### 节选文本
· · · ·

ERK1/2 信号通路是BDNF 下游调控神经元存活、神经递质释放以及突触可塑性的重要途径，也是目前研究最多的信号通路之一。越来越多的证据表明，PD与ERK1/2 活性密切相关，甚至一些研究者将PD 归因于ERK 基因表达的依赖性变化[33]。静息状态下，ERK位于细胞质中，当ERK被激活时可以迅速磷酸化，进入细胞核调控其他转录因子的活性，影响SYN和PSD-95等特异性蛋白表达，引起细胞能量代谢、生理生化功能改变，进而发挥维持神经元发育和突触可塑性稳态的作用[34]。Liang等[35]观察MPTP诱导的亚急性PD模型小鼠发现，中脑p-ERK1/2/ERK1/2表达显著降低，治疗后随着PD 症状的改善，p-ERK1/2/ERK1/2 表达明显升高。但也有研究得出不同的结论，Siracusa 等[36]观察MPTP诱导的亚急性PD模型小鼠发现，PD模型小鼠多巴胺能神经元p-ERK1/2 蛋白表达明显增强，认为PD症状的改善与p-ERK1/2 蛋白表达下降有关。ERK1/2磷酸化水平的改变涉及p-ERK1/2 蛋白的改变和ERK1/2蛋白的改变。我们推测，PD脑组织中p-ERK1/2/ERK1/2 的改变不仅仅是p-ERK1/2 发生了改变，ERK1/2信号通路中相关因子的改变在改善PD症状中也发挥着关键作用。以往较少有研究从ERK1/2 通路入手探讨ERK1/2 信号通路中相关因子表达的改变是否是PD 认知症状改变的潜在原因。本研究针对ERK1/2表达进行检测、分析，研究结果显示，与生理盐水对照组相比，PD 模型小鼠黑质和海马CA1 区CREB蛋白表达和黑质ERK1/2蛋白表达均显著降低，跑台运动的PD模型小鼠黑质ERK1/2、CREB以及海马CA1区ERK1/2蛋白表达明显升高，说明运动有效地增强了PD模型小鼠黑质和海马CA1 区ERK1/2 信号通路中相关因子表达。最近的一项研究显示，ERK1/2-CREB信号通路参与促进海马神经元树突棘丝状伪足、蘑菇状突起及谷氨酸能兴奋性突触的形成[37]。阻断ERK1/2 信号可以减少新的树突棘和伪足的形成，抑制长时程增强（long-term potentiation，LTP）[38，39]。因此，PD 模型小鼠记忆能力和突触可塑性的改善可能是运动上调了黑质和海马CA1区ERK1/2信号通路中相关因子表达。

· · · ·

### 可用资料
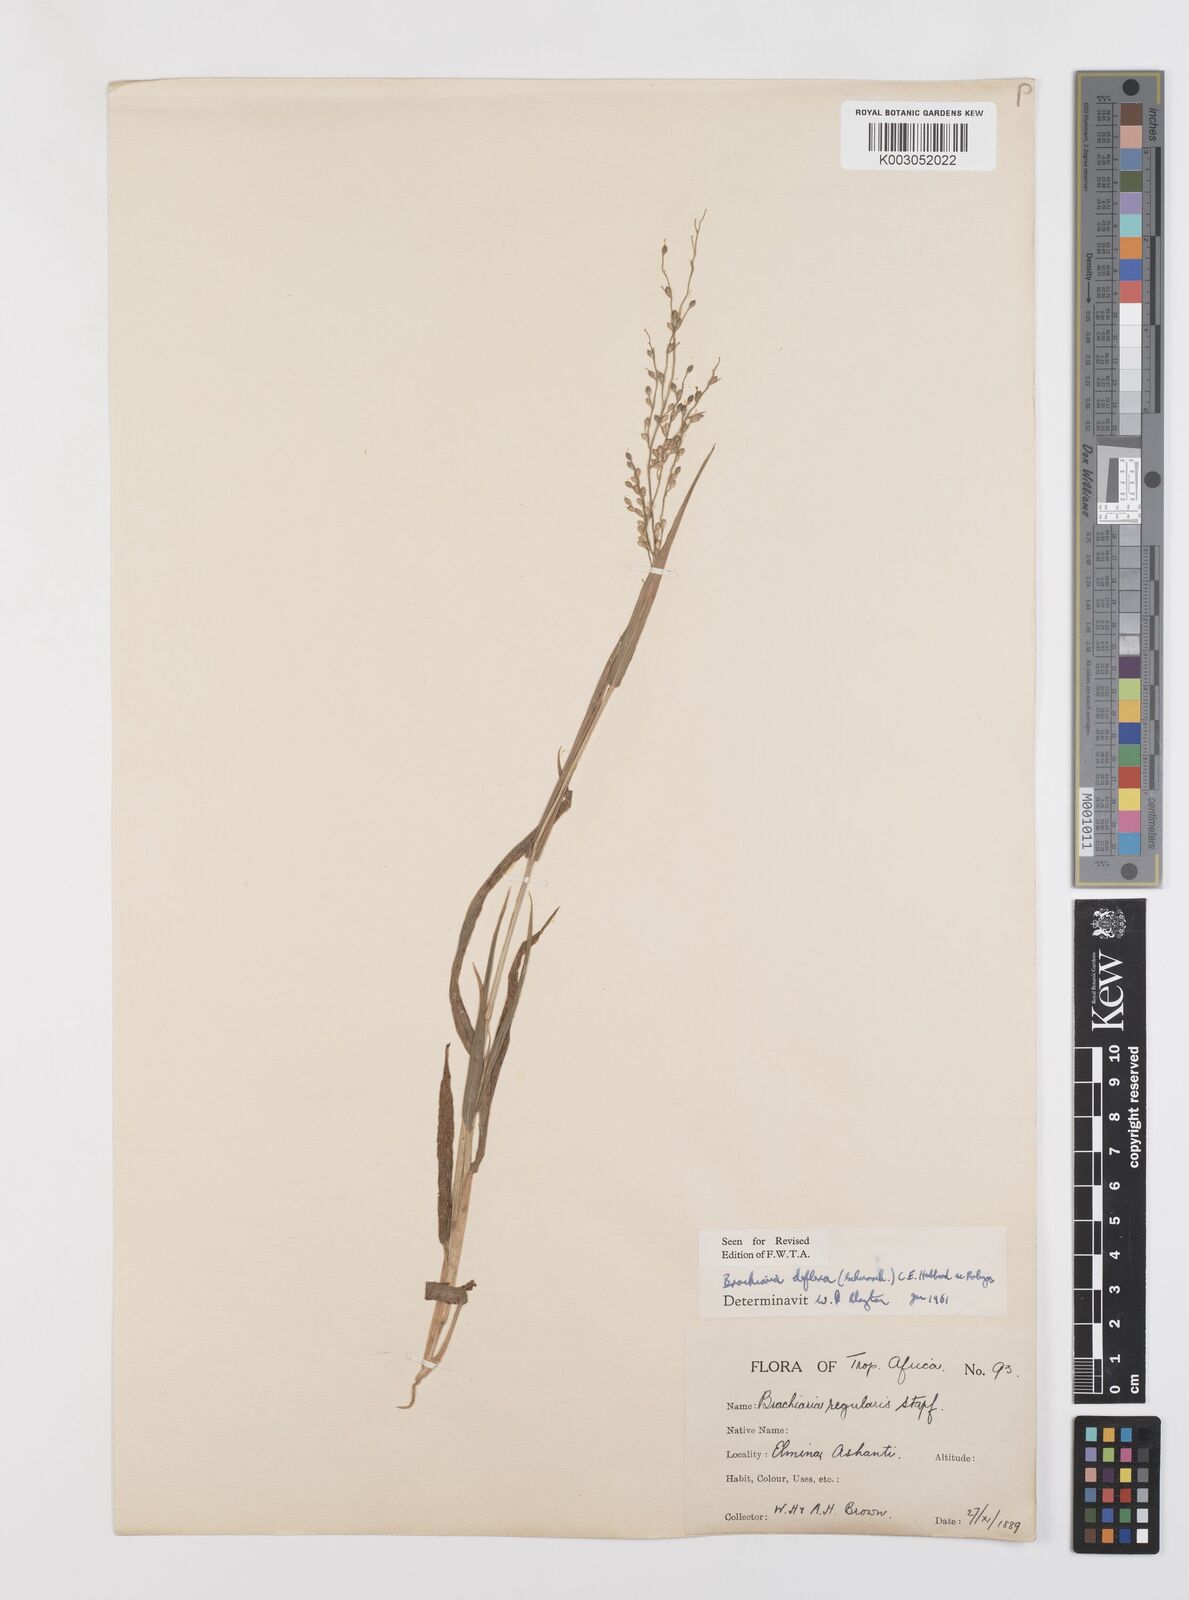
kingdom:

· · · ·

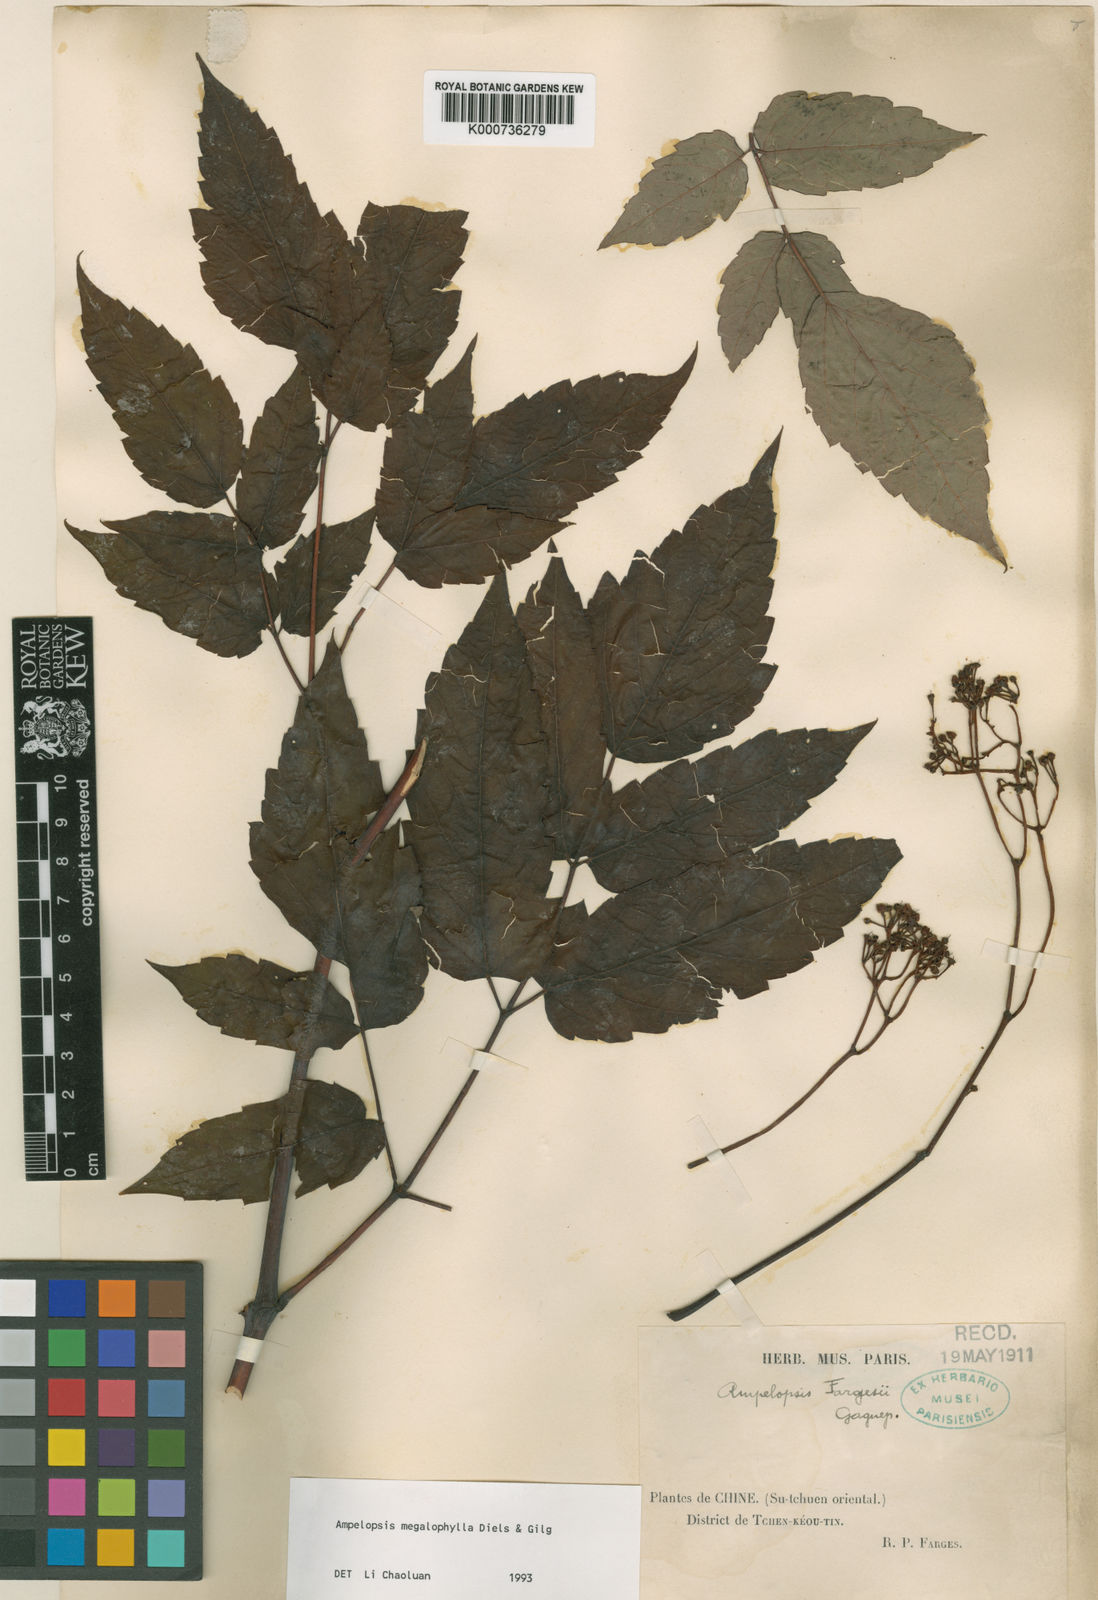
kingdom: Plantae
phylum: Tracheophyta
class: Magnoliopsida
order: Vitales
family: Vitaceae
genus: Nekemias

· · · ·

### 练习目标
从关于ERK1/2信号通路的节选的最后一句之后接着续写。 上述资料与关于ERK1/2信号通路的节选没有关联。

### 作答区
为了进一步证实ERK1/2 信号通路在跑台运动改善PD小鼠记忆能力中的作用，本研究采用PD98059抑制ERK1/2 分子观察PD 小鼠记忆能力以及黑质、海马CA1 区SYN 和PSD-95 蛋白变化，结果显示ERK1/2 分子阻断后，跑台运动干预的PD小鼠黑质和海马CA1区SYN或PSD-95蛋白表达显著降低，工作记忆和参考记忆错误率存在降低的趋势；注射10%DMSO溶液的小鼠与仅进行运动干预的PD 小鼠相比无显著差异，海马CA1区SYN蛋白下调，说明10%DMSO溶液对小鼠记忆能力结果的影响较小，ERK1/2信号通路在跑台运动改善PD 小鼠黑质和海马CA1 区突触可塑性和记忆能力中发挥着关键作用，进一步证实跑台运动可以通过上调ERK1/2信号通路中相关因子表达，改善黑质和海马CA1区突触可塑性，增强PD小鼠记忆能力。ERK1/2分子阻断后小鼠参考记忆和工作记忆仅表现出了增强的趋势。可能是由于PD是一种多系统的退行性疾病，除黑质和海马投射路径外，额叶ERK1/2蛋白表达异常等也是导致PD认知功能受损的关键原因。Luo等[40]也发现ERK激酶抑制剂PD98095定点注射前额叶内可以显著抑制ERK1/2 和CREB 标记细胞数量，并严重损害大鼠长期回避恐惧记忆的恢复。因此，推测PD小鼠记忆能力的下降与改善可能也与额叶功能有关，且记忆能力受损的不同阶段可能涉及到不同的神经机制，对此，尚需进一步研究证实。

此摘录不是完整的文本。